## SEZIONE DI TESTO

>>>

Stronzate. Frasi prive di senso ripetute anche (e sopratutto) fuori
dal loro contesto, astratte e inconsistenti diventano familiari e rassicuranti,
prescindendo da ogni significato. Che lo sappiano o meno, perché non é scontato
che se ne rendano conto, tutti questi signori parlano per niente. Parlano di
niente. Quello che fanno é asservire come docili agnellini un disegno che va
oltre il tempo e lo spazio. Un disegno che parrebbe tracciato
machiavellicamente da persone molto piú colte e potenti, i famosi poteri
occulti. In mancanza di prove della loro esistenza, mi pare tuttavia lecito pensare
che siano il frutto di una sorta di intelligenza colletiva degenerativa, emersa
dall’evoluzione di una societá basata per decenni e sempre piú su paradigmi speculativi
tipici dell’economia di mercato. L’idea che la sussistenza sia da poveri, che
non sia in grado di garantire una sufficiente qualitá della vita. Qualitá della
vita peraltro sempre piú misurata in termini materiali, basata sulla
possessione di cose innecessarie ad una reale qualitá della vita, finti bisogni
creati ad arte che siamo disposti a lavorare 24 ore al giorno o a indebitarci a
vita per poterci garantire. Anni di doping consumistico e di capitalismo
sregolato che ci hanno inconsciamente costretto ad una vita, a ben guardarla, miserabile.

<<<

## ELENCO DATI

>>>

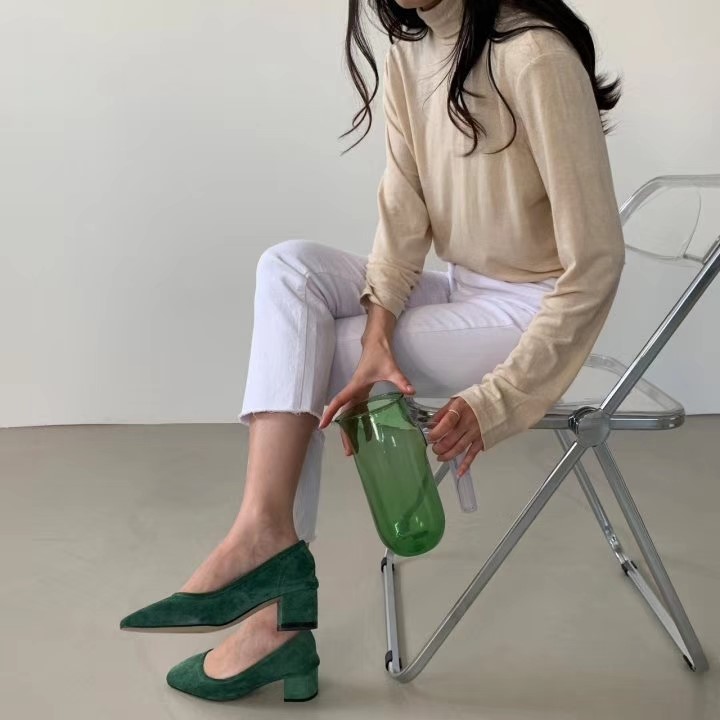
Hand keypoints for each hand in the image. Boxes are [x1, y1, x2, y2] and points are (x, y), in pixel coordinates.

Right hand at [319, 340, 414, 456]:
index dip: (330, 414)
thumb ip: (401, 380)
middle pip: (345, 415)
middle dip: (345, 433)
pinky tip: (365, 434)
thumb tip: (411, 391)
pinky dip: (359, 423)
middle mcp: (354, 391)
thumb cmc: (380, 355)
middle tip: (348, 451)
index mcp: (356, 386)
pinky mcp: (363, 392)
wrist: (376, 344)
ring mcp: (357, 393)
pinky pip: (358, 411)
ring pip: (350, 415)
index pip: (340, 402)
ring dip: (351, 431)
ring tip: (354, 449)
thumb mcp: (391, 368)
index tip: (323, 426)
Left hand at [427, 397, 483, 475]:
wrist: (497, 403)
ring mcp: (475, 433)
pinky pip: (472, 454)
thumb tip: (431, 424)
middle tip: (435, 448)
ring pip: (459, 449)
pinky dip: (465, 465)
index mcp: (459, 410)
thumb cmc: (475, 402)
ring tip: (440, 457)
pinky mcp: (481, 441)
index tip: (430, 437)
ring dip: (447, 455)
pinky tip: (459, 471)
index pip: (446, 423)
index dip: (436, 432)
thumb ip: (442, 413)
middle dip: (439, 447)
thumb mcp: (456, 401)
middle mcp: (468, 422)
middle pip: (450, 439)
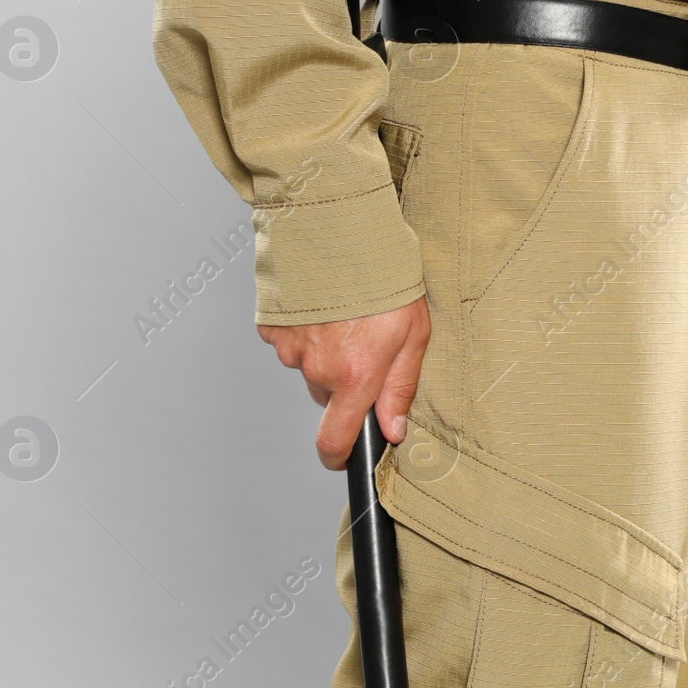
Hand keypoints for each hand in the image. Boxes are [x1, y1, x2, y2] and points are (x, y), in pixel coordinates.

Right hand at [258, 295, 430, 468]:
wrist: (341, 231)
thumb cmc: (386, 280)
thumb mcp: (413, 335)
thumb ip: (401, 388)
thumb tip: (393, 430)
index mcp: (354, 377)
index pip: (334, 441)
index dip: (338, 456)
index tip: (342, 456)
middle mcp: (317, 369)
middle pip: (326, 396)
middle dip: (343, 381)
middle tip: (364, 342)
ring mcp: (291, 348)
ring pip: (308, 367)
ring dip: (324, 351)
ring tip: (344, 314)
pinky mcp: (273, 327)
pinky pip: (290, 342)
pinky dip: (304, 331)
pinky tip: (321, 307)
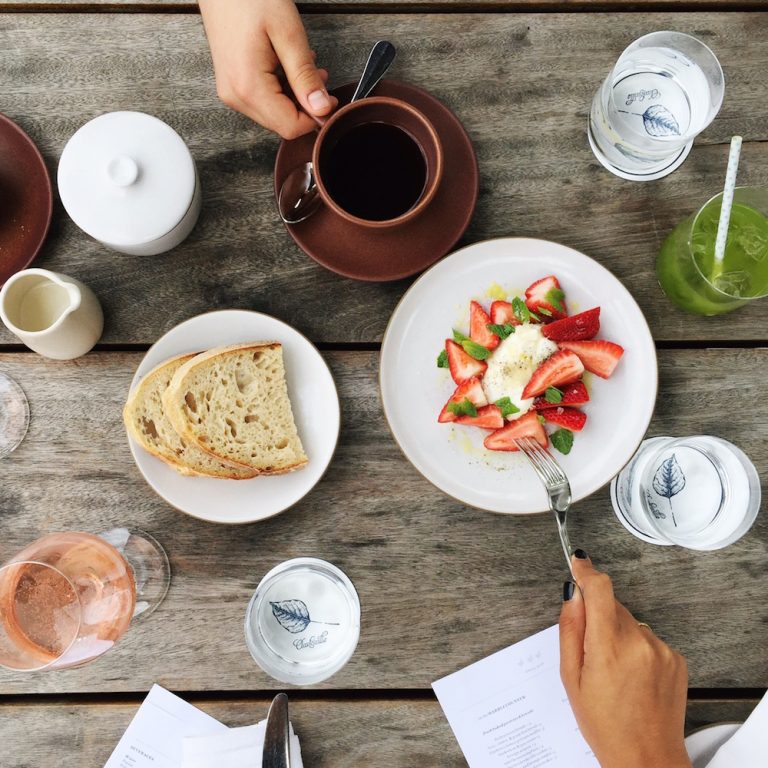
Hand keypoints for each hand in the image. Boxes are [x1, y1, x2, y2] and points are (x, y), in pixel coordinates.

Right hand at [199, 0, 337, 138]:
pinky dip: (282, 90)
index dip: (316, 117)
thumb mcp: (288, 33)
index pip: (290, 127)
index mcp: (248, 87)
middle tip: (319, 76)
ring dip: (295, 97)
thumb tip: (321, 108)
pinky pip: (263, 101)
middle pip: (282, 124)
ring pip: (274, 114)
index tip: (330, 98)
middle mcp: (236, 96)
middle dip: (306, 107)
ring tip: (306, 66)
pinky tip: (288, 68)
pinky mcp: (232, 84)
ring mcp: (231, 92)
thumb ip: (305, 76)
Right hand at [559, 553, 691, 767]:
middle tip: (591, 650)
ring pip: (630, 622)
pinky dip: (637, 648)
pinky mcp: (676, 658)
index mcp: (609, 647)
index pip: (599, 589)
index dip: (586, 571)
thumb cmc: (604, 725)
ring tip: (614, 671)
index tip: (578, 561)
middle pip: (613, 606)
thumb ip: (570, 630)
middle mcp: (639, 642)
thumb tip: (571, 595)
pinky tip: (633, 676)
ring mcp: (662, 649)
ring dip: (618, 634)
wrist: (647, 758)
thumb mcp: (570, 678)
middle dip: (598, 616)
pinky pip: (648, 638)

<<<

## CONSEGNA
Riassumi in due frasi il testo sulle frasi prive di senso e sul consumismo.

## RISPOSTA
Le frasi prive di senso, ripetute anche fuori contesto, diventano familiari e rassicuranti, e chi le pronuncia parla di niente, asservendo come un docile agnellino un disegno che sembrerebbe tracciato dai poteri occulti. In mancanza di prove della loro esistenza, il testo ipotizza un'intelligenza collettiva degenerativa nata da una società basata su paradigmi speculativi, che misura la qualità della vita in beni materiali e finti bisogni e che, con anni di consumismo e capitalismo sregolato, ci ha costretti a una vita miserabile.